= EXERCISE DETAILS =
Set down the data below word for word, and leave the images aside.

(Source data)

________________________

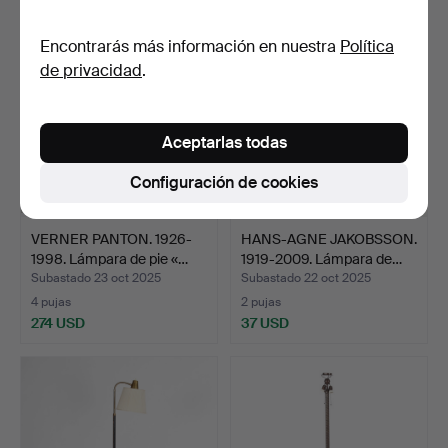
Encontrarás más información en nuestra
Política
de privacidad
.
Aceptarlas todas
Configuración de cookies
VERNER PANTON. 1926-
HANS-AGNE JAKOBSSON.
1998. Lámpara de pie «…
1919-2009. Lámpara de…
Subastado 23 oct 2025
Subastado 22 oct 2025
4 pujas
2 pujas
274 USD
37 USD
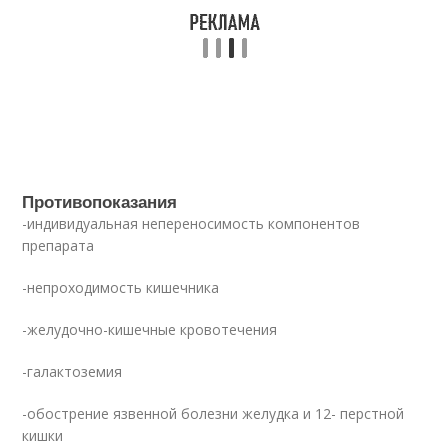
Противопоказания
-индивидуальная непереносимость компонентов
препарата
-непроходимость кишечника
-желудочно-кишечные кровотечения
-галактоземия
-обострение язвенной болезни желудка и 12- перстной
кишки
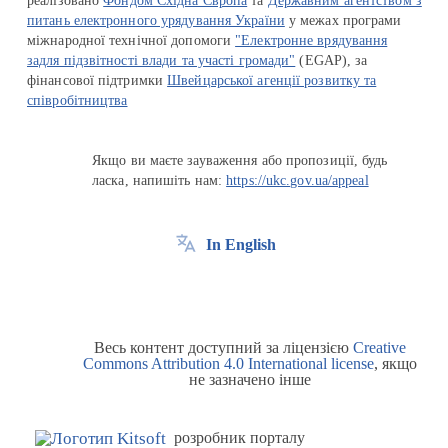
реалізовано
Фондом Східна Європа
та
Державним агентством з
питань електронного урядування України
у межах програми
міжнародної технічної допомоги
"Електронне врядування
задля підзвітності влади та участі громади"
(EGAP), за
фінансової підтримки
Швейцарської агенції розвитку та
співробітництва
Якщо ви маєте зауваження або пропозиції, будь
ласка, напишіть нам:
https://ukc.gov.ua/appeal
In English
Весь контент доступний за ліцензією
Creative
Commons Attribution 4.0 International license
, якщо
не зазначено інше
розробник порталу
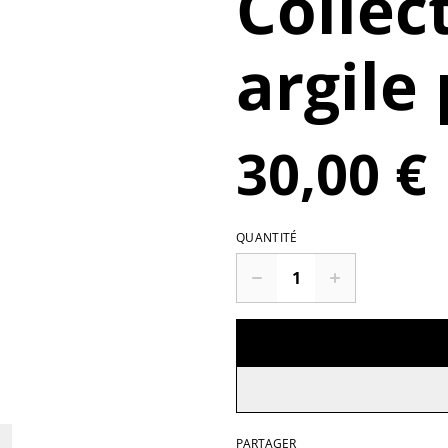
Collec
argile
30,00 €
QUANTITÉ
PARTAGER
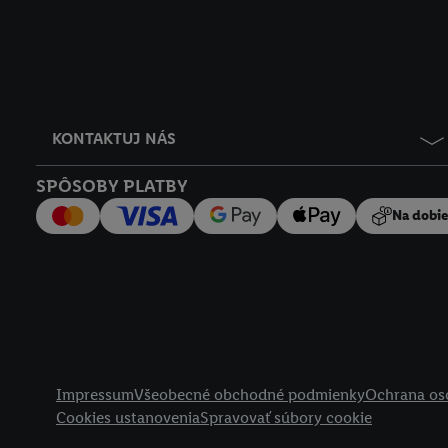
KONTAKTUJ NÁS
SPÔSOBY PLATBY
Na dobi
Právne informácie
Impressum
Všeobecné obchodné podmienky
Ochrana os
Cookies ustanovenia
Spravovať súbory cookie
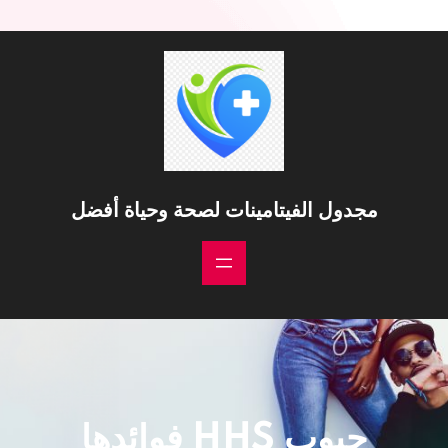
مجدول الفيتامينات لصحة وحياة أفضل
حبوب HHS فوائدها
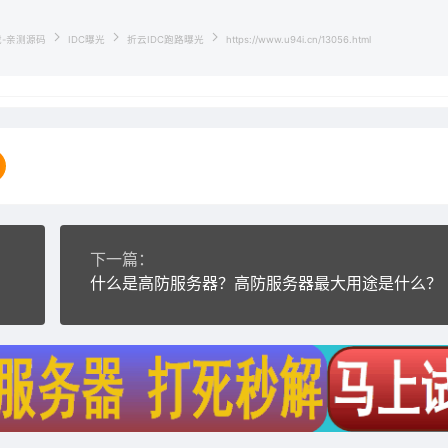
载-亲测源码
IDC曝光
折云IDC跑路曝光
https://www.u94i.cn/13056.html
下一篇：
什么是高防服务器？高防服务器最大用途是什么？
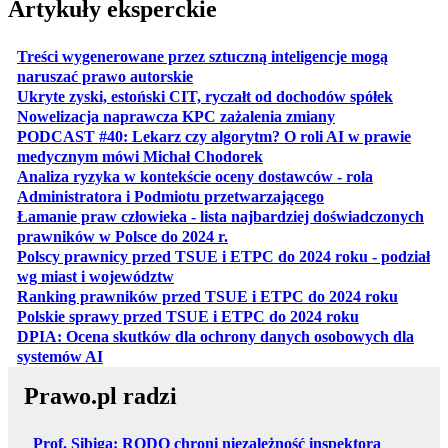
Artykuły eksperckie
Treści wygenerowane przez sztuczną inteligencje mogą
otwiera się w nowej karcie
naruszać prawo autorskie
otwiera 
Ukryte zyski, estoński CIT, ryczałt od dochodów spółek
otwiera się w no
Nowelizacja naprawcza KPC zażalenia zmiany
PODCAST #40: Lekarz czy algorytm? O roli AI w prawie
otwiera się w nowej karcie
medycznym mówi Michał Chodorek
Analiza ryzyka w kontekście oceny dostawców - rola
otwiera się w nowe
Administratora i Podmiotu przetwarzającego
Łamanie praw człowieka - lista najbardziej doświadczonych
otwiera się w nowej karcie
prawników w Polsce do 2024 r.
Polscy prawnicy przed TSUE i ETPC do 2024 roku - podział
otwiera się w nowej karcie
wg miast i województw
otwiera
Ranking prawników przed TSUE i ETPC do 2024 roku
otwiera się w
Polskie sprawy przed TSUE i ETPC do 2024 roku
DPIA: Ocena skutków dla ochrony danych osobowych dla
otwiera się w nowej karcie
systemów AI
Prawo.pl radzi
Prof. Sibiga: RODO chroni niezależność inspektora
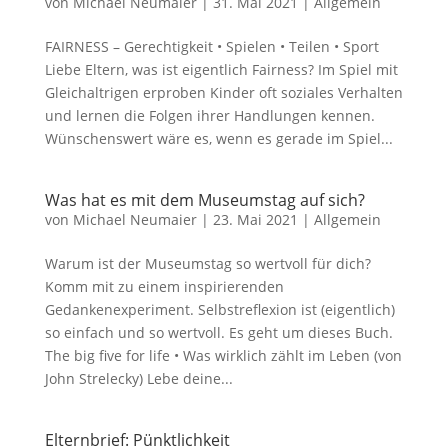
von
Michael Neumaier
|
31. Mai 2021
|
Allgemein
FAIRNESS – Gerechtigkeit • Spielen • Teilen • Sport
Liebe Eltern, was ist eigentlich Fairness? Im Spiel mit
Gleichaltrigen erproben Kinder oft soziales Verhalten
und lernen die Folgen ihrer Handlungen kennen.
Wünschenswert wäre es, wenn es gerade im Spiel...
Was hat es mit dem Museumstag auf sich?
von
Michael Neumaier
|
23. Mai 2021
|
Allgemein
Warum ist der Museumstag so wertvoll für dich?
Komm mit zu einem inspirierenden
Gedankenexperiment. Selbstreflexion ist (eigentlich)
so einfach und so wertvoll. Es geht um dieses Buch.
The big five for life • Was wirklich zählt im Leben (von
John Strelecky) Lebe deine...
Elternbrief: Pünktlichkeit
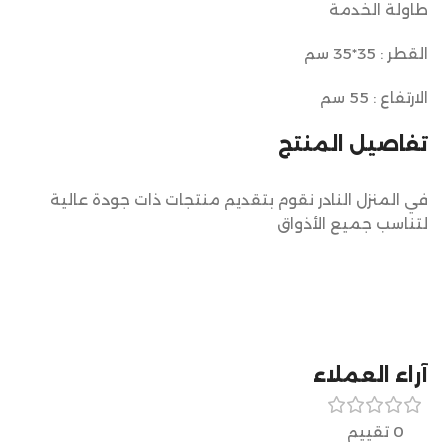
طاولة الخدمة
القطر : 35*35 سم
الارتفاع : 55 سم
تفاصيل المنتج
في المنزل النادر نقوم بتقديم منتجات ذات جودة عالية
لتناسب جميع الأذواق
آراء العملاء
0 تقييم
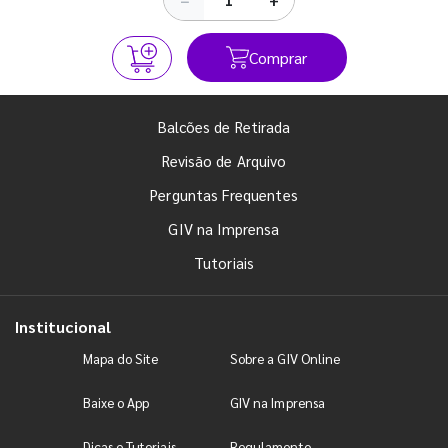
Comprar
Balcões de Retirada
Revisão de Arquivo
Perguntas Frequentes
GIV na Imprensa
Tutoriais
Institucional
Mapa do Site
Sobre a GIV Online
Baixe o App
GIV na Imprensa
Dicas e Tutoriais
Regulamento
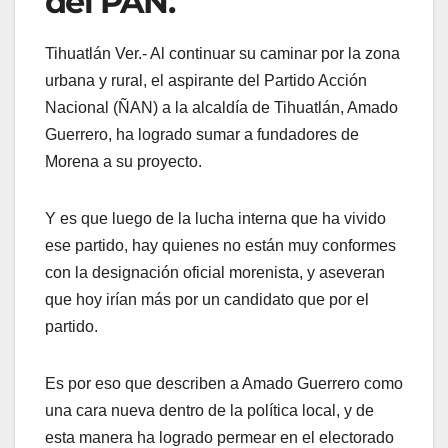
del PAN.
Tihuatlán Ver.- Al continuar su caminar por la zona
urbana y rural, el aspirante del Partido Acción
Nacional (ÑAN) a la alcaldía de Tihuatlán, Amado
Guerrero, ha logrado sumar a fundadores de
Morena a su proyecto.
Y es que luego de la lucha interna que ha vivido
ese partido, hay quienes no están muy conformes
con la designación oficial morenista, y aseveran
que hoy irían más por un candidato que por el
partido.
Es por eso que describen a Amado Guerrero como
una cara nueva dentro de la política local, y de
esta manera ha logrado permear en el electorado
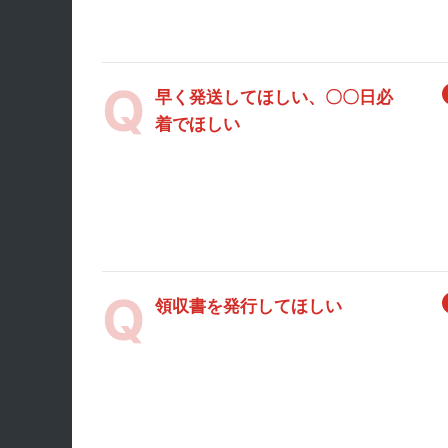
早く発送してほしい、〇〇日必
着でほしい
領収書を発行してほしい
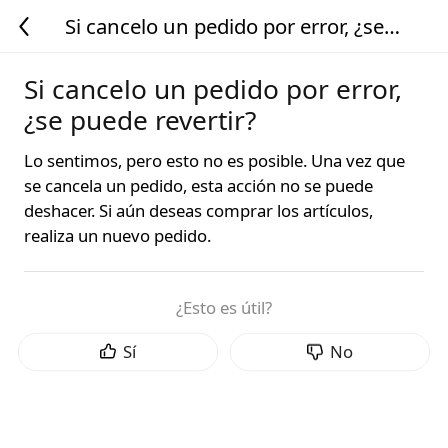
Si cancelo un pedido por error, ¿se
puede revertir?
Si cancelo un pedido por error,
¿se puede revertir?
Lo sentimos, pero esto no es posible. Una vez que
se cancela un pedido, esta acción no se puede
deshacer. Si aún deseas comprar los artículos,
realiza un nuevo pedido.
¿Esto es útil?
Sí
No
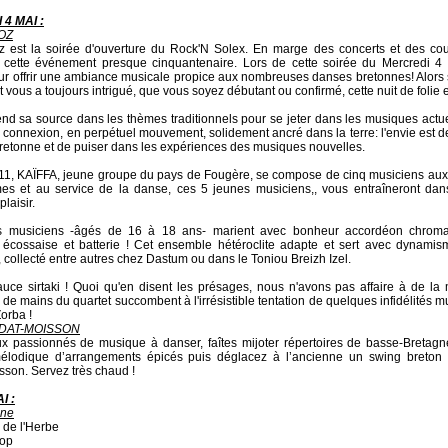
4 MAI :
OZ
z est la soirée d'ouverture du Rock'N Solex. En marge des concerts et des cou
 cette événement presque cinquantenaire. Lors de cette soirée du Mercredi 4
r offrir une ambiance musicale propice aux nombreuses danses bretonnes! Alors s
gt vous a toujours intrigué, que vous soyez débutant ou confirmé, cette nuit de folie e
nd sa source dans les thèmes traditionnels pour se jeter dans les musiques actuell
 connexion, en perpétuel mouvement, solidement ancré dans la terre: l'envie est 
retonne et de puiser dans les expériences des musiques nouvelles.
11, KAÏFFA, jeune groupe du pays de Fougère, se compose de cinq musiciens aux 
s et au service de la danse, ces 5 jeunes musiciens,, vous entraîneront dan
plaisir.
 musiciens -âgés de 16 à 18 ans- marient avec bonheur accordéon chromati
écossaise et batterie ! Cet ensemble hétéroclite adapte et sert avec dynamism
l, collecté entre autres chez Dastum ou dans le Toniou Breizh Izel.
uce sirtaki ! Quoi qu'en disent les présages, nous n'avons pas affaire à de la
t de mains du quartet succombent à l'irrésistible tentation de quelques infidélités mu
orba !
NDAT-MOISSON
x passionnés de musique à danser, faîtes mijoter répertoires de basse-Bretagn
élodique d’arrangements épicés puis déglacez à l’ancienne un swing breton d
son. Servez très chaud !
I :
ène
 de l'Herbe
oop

________________________

= SOLUTION =
Encontrarás más información en nuestra
Política
de privacidad
.
Aceptarlas todas
Configuración de cookies
VERNER PANTON. 1926-
HANS-AGNE JAKOBSSON.
1998. Lámpara de pie «…
1919-2009. Lámpara de…
Subastado 23 oct 2025
Subastado 22 oct 2025
4 pujas
2 pujas
274 USD
37 USD
Противопоказания
-индивидуальная непереносимость компонентов
препарата
-непроходимость кишечника
-желудочно-кишечные кровотечения
-галактоземия
-обострение язвенной болезни желудка и 12- перстной
кишки
реалізовано
Фондом Східна Європа
та
Державним агентством з
питань електронного урядування України
у межах програми
міжнародної технічної допомоги
"Електронне врядування
задля підзвітності влади та участі громади"
(EGAP), за
фінансової підтримки
Швейцарської агенції розвитку та
співробітництва
Якщо ви маєте зауваження або пропозиції, будь
ласка, напишіть нам:
https://ukc.gov.ua/appeal
In English
Весь контент доступний за ліцензією
Creative
Commons Attribution 4.0 International license
, якщо
не зазначено інше
розробник порталу
Collec
argile
30,00 €
QUANTITÉ
PARTAGER
KONTAKTUJ NÁS
SPÔSOBY PLATBY
Na dobi
Právne informácie
Impressum
Všeobecné obchodné podmienky
Ochrana os
Cookies ustanovenia
Spravovať súbory cookie
مجدول الفيتامينات لصحة وحياة أفضل
حبوب HHS فوائدها
载-亲测源码
IDC曝光
折云IDC跑路曝光
https://www.u94i.cn/13056.html
下一篇：
什么是高防服务器？高防服务器最大用途是什么？
Artykuły eksperckie
Treści wygenerowane przez sztuczną inteligencje mogą
otwiera się w nowej karcie
naruszać prawo autorskie
otwiera 
Ukryte zyski, estoński CIT, ryczałt od dochodów spółek
otwiera się w no
Nowelizacja naprawcza KPC zażalenia zmiany
PODCAST #40: Lekarz czy algorytm? O roli AI w prawie
otwiera się w nowej karcie
medycznym mówi Michał Chodorek
Analiza ryzyka w kontekście oceny dostawców - rola
otwiera się w nowe
Administratora i Podmiotu przetwarzającego
Łamanie praw człowieka - lista najbardziej doświadczonych
otwiera się w nowej karcie
prawników w Polsce do 2024 r.
Polscy prawnicy przed TSUE i ETPC do 2024 roku - podział
otwiera się w nowej karcie
wg miast i województw
otwiera
Ranking prawników przed TSUE i ETPC do 2024 roku
otwiera się w
Polskie sprawy przed TSUE i ETPC do 2024 roku
DPIA: Ocena skutków dla ochrony danych osobowych dla
otwiera się w nowej karcie
systemów AI
Prawo.pl radzi
Prof. Sibiga: RODO chroni niezależność inspektora
von
Michael Neumaier
|
31. Mai 2021
|
Allgemein
FAIRNESS – Gerechtigkeit • Spielen • Teilen • Sport
Liebe Eltern, was ist eigentlich Fairness? Im Spiel mit
Gleichaltrigen erproben Kinder oft soziales Verhalten
und lernen die Folgen ihrer Handlungen kennen.
Wünschenswert wäre es, wenn es gerade im Spiel...
Was hat es mit dem Museumstag auf sich?
von
Michael Neumaier
|
23. Mai 2021
|
Allgemein
Warum ist der Museumstag so wertvoll für dich?
Komm mit zu einem inspirierenden
Gedankenexperiment. Selbstreflexion ist (eigentlich)
so einfach und so wertvoll. Es geht um dieses Buch.
The big five for life • Was wirklich zählt im Leben (von
John Strelecky) Lebe deine...
Elternbrief: Pünktlichkeit
طاولة الخدمة
القطر : 35*35 سم
الارتفاع : 55 سم
تفاصيل المنتج
في المنزل النادر نقوم بتقديم منتجات ذات جودة عالية
لتناسب جميع الأذواق
آراء العملاء
0 تقييم
Comprar
Balcões de Retirada
Revisão de Arquivo
Perguntas Frequentes
GIV na Imprensa
Tutoriais
Institucional
Mapa do Site
Sobre a GIV Online
Baixe o App
GIV na Imprensa
Dicas e Tutoriais
Regulamento
del PAN.
Tihuatlán Ver.- Al continuar su caminar por la zona
urbana y rural, el aspirante del Partido Acción
Nacional (ÑAN) a la alcaldía de Tihuatlán, Amado
Guerrero, ha logrado sumar a fundadores de
Morena a su proyecto.
Y es que luego de la lucha interna que ha vivido
ese partido, hay quienes no están muy conformes
con la designación oficial morenista, y aseveran
que hoy irían más por un candidato que por el
partido.
Es por eso que describen a Amado Guerrero como
una cara nueva dentro de la política local, y de
esta manera ha logrado permear en el electorado
早く発送してほしい、〇〇日必
着でほしい
領収書を発行してほしい
Si cancelo un pedido por error, ¿se
puede revertir?
Si cancelo un pedido por error,
¿se puede revertir?
Lo sentimos, pero esto no es posible. Una vez que
se cancela un pedido, esta acción no se puede
deshacer. Si aún deseas comprar los artículos,
realiza un nuevo pedido.
¿Esto es útil?
Sí
No
4 MAI :
OZ
z est la soirée d'ouverture du Rock'N Solex. En marge des concerts et des cou
 cette événement presque cinquantenaire. Lors de cette soirée du Mercredi 4
r offrir une ambiance musicale propice aux nombreuses danses bretonnes! Alors s
gt vous a toujours intrigué, que vous soyez débutant ou confirmé, cette nuit de folie e
nd sa source dans les thèmes traditionnels pour se jeter dans les musiques actuell
 connexion, en perpétuel mouvement, solidement ancré dans la terre: l'envie est 
retonne et de puiser dans les expériences des musiques nouvelles.
11, KAÏFFA, jeune groupe du pays de Fougère, se compose de cinq musiciens aux 
s et au service de la danse, ces 5 jeunes musiciens,, vous entraîneront dan
plaisir.
 musiciens -âgés de 16 à 18 ans- marient avec bonheur accordéon chromati
écossaise et batterie ! Cet ensemble hétéroclite adapte et sert avec dynamism
l, collecté entre autres chez Dastum ou dans le Toniou Breizh Izel.
uce sirtaki ! Quoi qu'en disent les présages, nous n'avons pas affaire à de la
t de mains du quartet succombent à l'irrésistible tentation de quelques infidélités mu
orba !
NDAT-MOISSON
x passionnés de musique à danser, faîtes mijoter répertoires de basse-Bretagn
élodique d’arrangements épicés puis déglacez à l’ancienne un swing breton d
son. Servez très chaud !
I :
ène
 de l'Herbe
oop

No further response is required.